Podobne głosy można usłyszeć również w maju, kiedy to rozpoczynają się uroczystości pierwszokomunijne. Wtedy też mówimy o zatraceniu idei i rodzinnego charakteru ważnych dni. W rzeczywistości to głównie dorośli odpowiadają za rodzącą się w dzieciach chęć posiadania i takie też podejście do świąt i uroczystości. Rywalizacja między rodzicami, ciociami, wujkami i dziadkami w podarowaniu najlepszego i najdroższego prezentu odbija się potem w szkolnych przechwalankach, kto ma droższy prezent.

Należy pamiętać, że dzieci cały czas zdobywają wiedzę i uczą się podstawowych zachowań, które wpływają na ich rozwój i rzutują na dorosłe życie. Powinny wiedzieć, że świąteczny czas to nie tylko oczekiwanie na prezenty, rozpakowywanie ich i radość z ich użytkowania. Podkreślanie idei danego święta, opowieści z tym związane, wspólne spędzanie czasu – na to należy zwracać największą uwagę. Prezent powinien być jedynie miłych dodatkiem. Rodzice - uczcie swoje pociechy dawania, a nie tylko brania.

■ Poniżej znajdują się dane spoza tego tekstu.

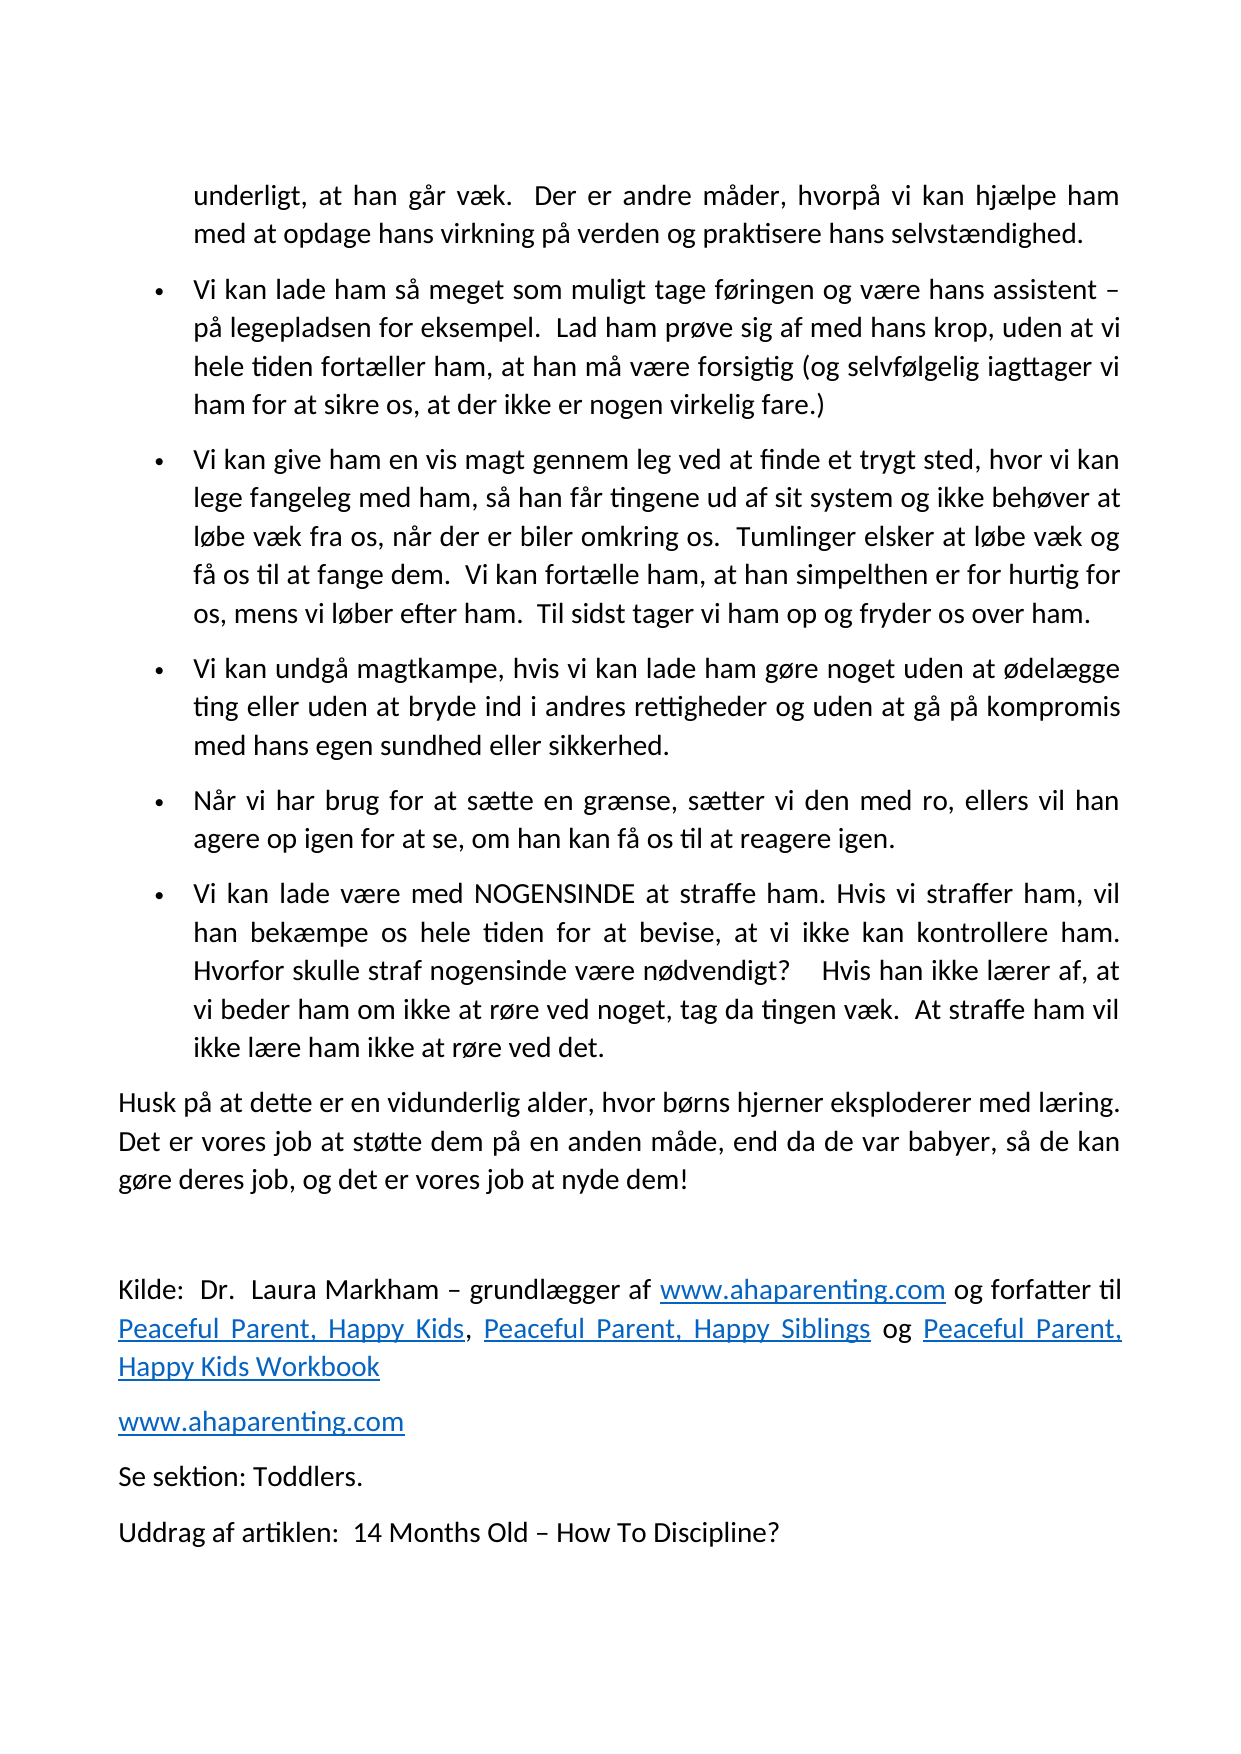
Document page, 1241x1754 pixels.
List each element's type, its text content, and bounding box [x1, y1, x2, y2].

Czym skorupka za młodu nasiąknie…


Sposobów na nauczenie dziecka, że dzielenie się jest dobre, można wymienić wiele. Pamiętajmy, że nie chodzi jedynie o materialne sprawy. O wiele cenniejsze może okazać się poświęcenie drugiej osobie swojego czasu. Szczególnie dużo mówi się o tym na początku grudnia, kiedy to obchodzony jest Światowy Dzień Wolontariusza. Z powodu swojego świątecznego charakteru właśnie ostatni miesiąc roku kojarzy się z dobrem, rodziną, pomocną dłonią. W błędzie są ci, którzy uważają, że nie jest to działalność odpowiednia dla najmłodszych. Wolontariat to przede wszystkim robienie czegoś dla drugiego człowieka bez czerpania z tego korzyści materialnych. Dla dziecka to coś, co kojarzy się z dobrym uczynkiem, jak na przykład wyprowadzenie na spacer psa chorej sąsiadki. Zachowanie takie uczy przede wszystkim odpowiedzialności i zaszczepia w dzieciach potrzebę pomagania innym.

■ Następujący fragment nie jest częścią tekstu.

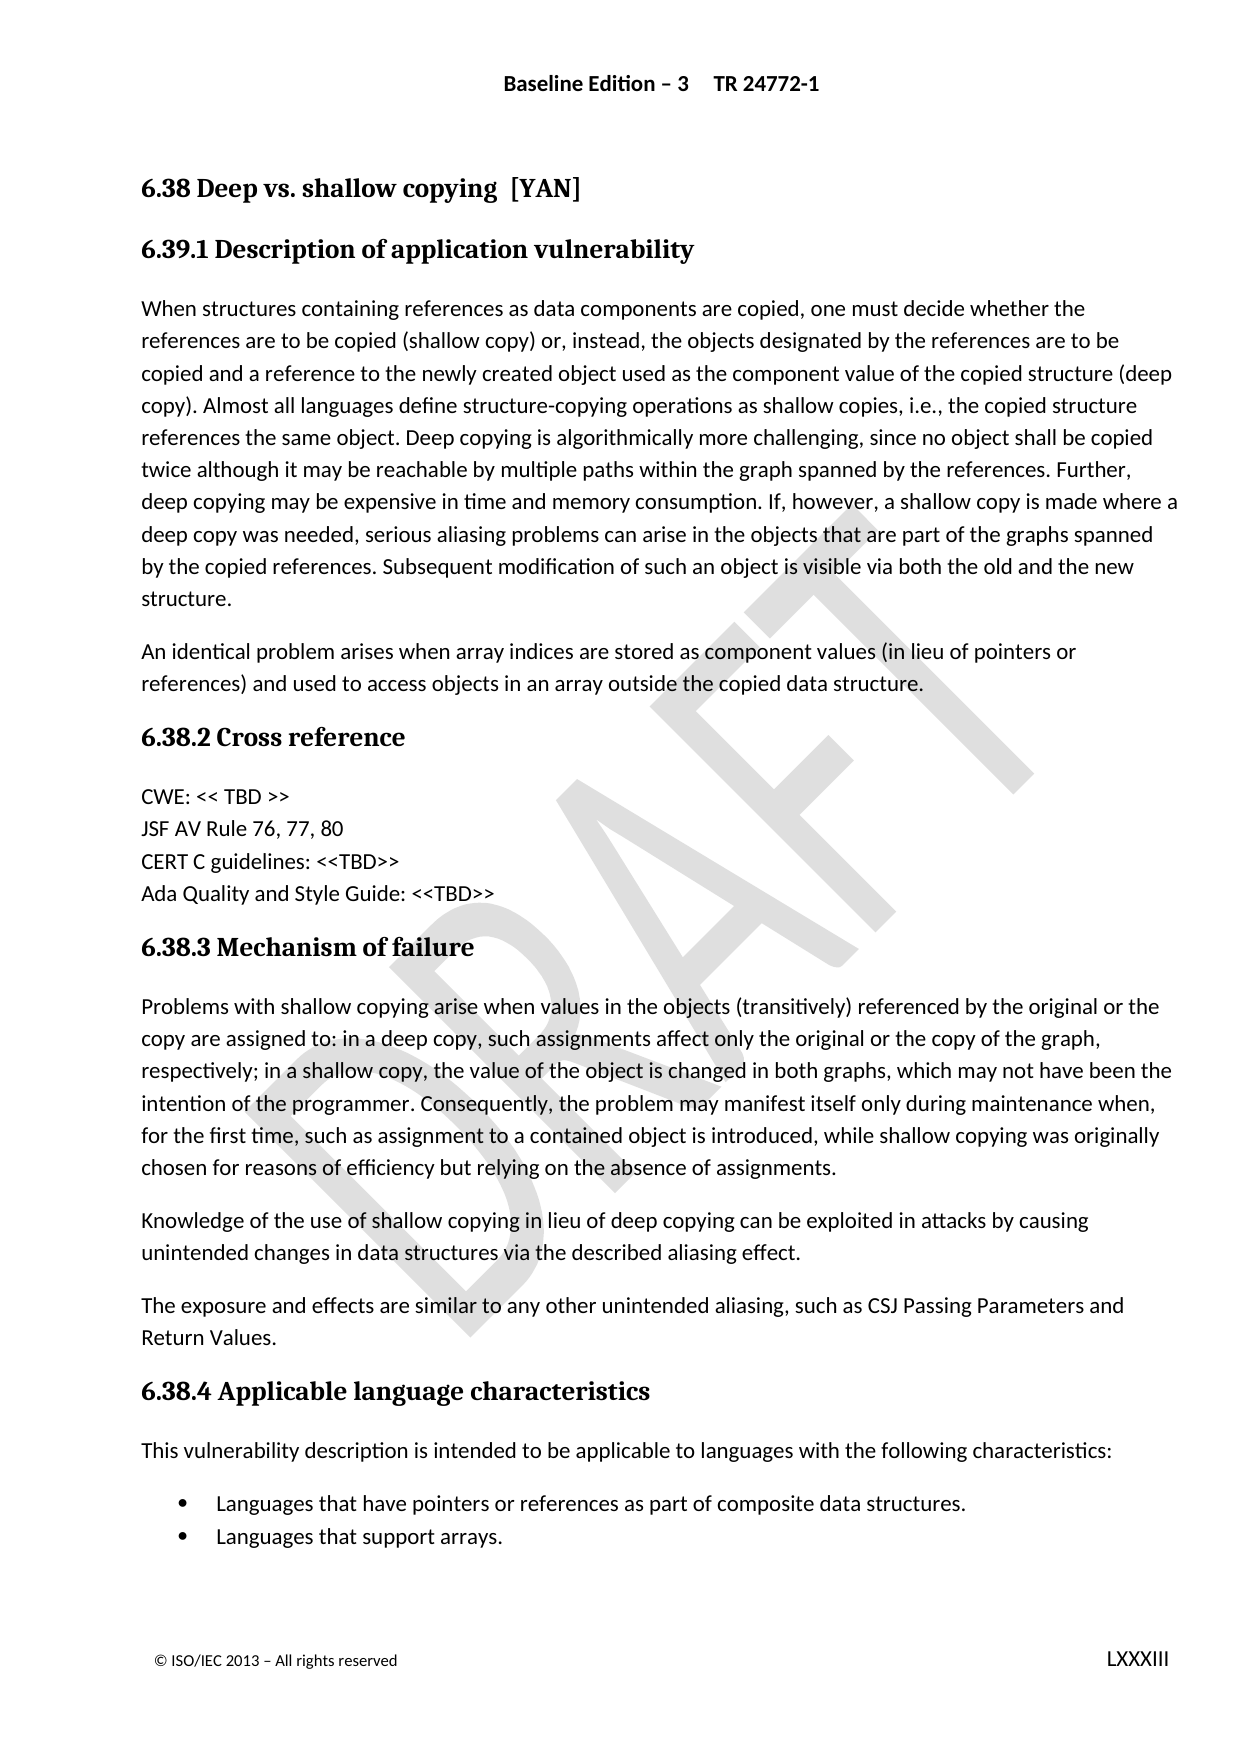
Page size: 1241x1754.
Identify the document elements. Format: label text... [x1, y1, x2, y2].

Warto umożliwiać im zdobywanie umiejętności, dzięki którym będą mogły to robić skutecznie. Należą do nich bez wątpienia czynności związane z pomocą przedmedyczną. – Dzieci powinny uczyć się podstawowych czynności ratujących ludzkie życie już od najmłodszych lat – uważa Katarzyna Szoch-Jędrys z Fundacji Świat Dzieciom, organizator programu "Serce na Start" – Dzięki wczesnemu podjęciu tematu pomaganie innym stanie się dla nich czymś naturalnym. Kształtując tak podstawowe odruchy wychowujemy człowieka, który w dorosłym życiu nie będzie obojętnie przechodził obok potrzebujących.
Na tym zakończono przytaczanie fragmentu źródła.